Published October 8th, 2012 - 05:00 GMT
The Arab Spring started with economic grievances, but what is the future for the economies?
The Arab Spring started with economic grievances, but what is the future for the economies?

It is a common misconception that the ruling regimes toppled by recent revolutions in Egypt, Tunisia, Libya and other Arab countries were either capitalist or socialist. In fact, these regimes, that monopolized power after the colonialist armies withdrew from the region and the era of direct colonialism ended, came up with their own economic systems.

These systems seemed to converge on state subsidies of essential goods, particularly fuel and food. Their aim was to impose a social contract based on “buying” people’s obedience. Of course, each of these regimes also developed the necessary security claws to “convince” people to accept this one sided social contract: subsidized bread as an alternative to freedom.

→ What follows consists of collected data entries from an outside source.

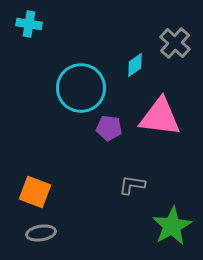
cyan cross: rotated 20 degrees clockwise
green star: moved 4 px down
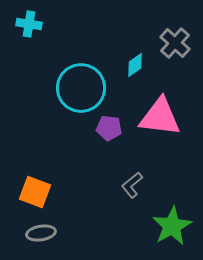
gray L-shape: rotated 48 degrees counterclockwise
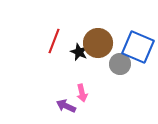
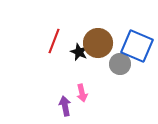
blue square: moved 1 px left, 1 px up
purple arrow: moved 1 px left; rotated 54 degrees clockwise
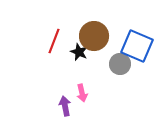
brown circle: moved 4 px left, 7 px up
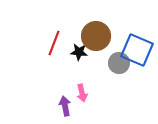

The prevailing international order does not accept the use of public money to subsidize the poor.International economic development and the globalization of the economy upset this equation.

The prevailing international order does not accept the use of public money to subsidize the poor. It prefers to support the rich, nowadays the real rulers of the world. The new international order imposed its economic vision on the Arab security regimes despite these regimes’ attempts to explain to their masters that this approach would lead to their destruction. 

Revolutions erupted and the regimes changed, the security state was overturned and democracy spread in our part of the world. However, the new rulers found themselves facing the same dilemma: can commodities and food be subsidized in this age of high cost of living and inflation?

This is the question raised by Matthieu Brun in an analytical paper published recently by the International Center for Advanced Mediterranean Agronomic Studies (CIHEAM) where he studies the history of subsidies in the Arab world and proposes possible scenarios for the future.

The picture is still not clear and there are questions over whether the new rulers can swim against the neoliberal current. From what we have seen so far, it would seem that the Arab regimes brought in by the revolutions will not adopt radical economic policies genuinely different from the ones prevalent at the time of their predecessors.